Task: Could you reproduce the listing below with every "top edge" changed to "upper edge" and nothing else altered?

Records for the task:

^^^^^^^^^^^^^^^^

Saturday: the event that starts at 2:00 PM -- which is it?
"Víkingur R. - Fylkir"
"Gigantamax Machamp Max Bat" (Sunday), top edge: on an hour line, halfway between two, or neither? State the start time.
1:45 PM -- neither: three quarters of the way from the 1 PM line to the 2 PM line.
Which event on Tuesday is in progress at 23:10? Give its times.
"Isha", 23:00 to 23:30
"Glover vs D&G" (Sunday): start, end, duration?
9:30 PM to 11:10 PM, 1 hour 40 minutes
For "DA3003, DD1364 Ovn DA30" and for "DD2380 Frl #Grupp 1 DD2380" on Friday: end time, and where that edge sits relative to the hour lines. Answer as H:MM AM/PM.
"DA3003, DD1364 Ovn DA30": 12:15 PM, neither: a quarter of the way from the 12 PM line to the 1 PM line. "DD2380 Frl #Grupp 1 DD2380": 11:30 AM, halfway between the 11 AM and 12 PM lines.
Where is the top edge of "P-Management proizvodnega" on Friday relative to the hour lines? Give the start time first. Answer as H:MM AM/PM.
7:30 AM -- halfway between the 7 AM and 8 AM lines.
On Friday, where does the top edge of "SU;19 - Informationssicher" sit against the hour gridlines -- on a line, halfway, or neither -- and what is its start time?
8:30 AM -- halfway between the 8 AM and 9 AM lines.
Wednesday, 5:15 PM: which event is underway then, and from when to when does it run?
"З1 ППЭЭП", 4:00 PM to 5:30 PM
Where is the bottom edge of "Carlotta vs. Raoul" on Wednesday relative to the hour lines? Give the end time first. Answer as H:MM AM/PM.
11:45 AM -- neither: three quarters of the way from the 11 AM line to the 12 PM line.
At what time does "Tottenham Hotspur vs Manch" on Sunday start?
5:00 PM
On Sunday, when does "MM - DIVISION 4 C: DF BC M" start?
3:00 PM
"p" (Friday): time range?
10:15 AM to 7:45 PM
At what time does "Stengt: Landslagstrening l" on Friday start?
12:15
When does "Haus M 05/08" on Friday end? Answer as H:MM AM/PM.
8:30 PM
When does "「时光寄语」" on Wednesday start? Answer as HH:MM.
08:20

^^^^^^^^^^^^^^^^

Solution to this problem:
Saturday: the event that starts at 2:00 PM -- which is it?
"Víkingur R. - Fylkir"
"Gigantamax Machamp Max Bat" (Sunday), upper edge: on an hour line, halfway between two, or neither? State the start time.
1:45 PM -- neither: three quarters of the way from the 1 PM line to the 2 PM line.
Which event on Tuesday is in progress at 23:10? Give its times.
"Isha", 23:00 to 23:30
"Glover vs D&G" (Sunday): start, end, duration?
9:30 PM to 11:10 PM, 1 hour 40 minutes
For "DA3003, DD1364 Ovn DA30" and for "DD2380 Frl #Grupp 1 DD2380" on Friday: end time, and where that edge sits relative to the hour lines. Answer as H:MM AM/PM.
"DA3003, DD1364 Ovn DA30": 12:15 PM, neither: a quarter of the way from the 12 PM line to the 1 PM line. "DD2380 Frl #Grupp 1 DD2380": 11:30 AM, halfway between the 11 AM and 12 PM lines.
Where is the upper edge of "P-Management proizvodnega" on Friday relative to the hour lines? Give the start time first. Answer as H:MM AM/PM.
7:30 AM -- halfway between the 7 AM and 8 AM lines.
On Friday, where does the upper edge of "SU;19 - Informationssicher" sit against the hour gridlines -- on a line, halfway, or neither -- and what is its start time?
8:30 AM -- halfway between the 8 AM and 9 AM lines.
Wednesday, 5:15 PM: which event is underway then, and from when to when does it run?
"З1 ППЭЭП", 4:00 PM to 5:30 PM
Where is the bottom edge of "Carlotta vs. Raoul" on Wednesday relative to the hour lines? Give the end time first. Answer as H:MM AM/PM.
11:45 AM -- neither: three quarters of the way from the 11 AM line to the 12 PM line.
At what time does "Tottenham Hotspur vs Manch" on Sunday start?
5:00 PM
On Sunday, when does "MM - DIVISION 4 C: DF BC M" start?
3:00 PM
"p" (Friday): time range?
10:15 AM to 7:45 PM
At what time does "Stengt: Landslagstrening l" on Friday start?
12:15
When does "Haus M 05/08" on Friday end? Answer as H:MM AM/PM.
8:30 PM
When does "「时光寄语」" on Wednesday start? Answer as HH:MM.
08:20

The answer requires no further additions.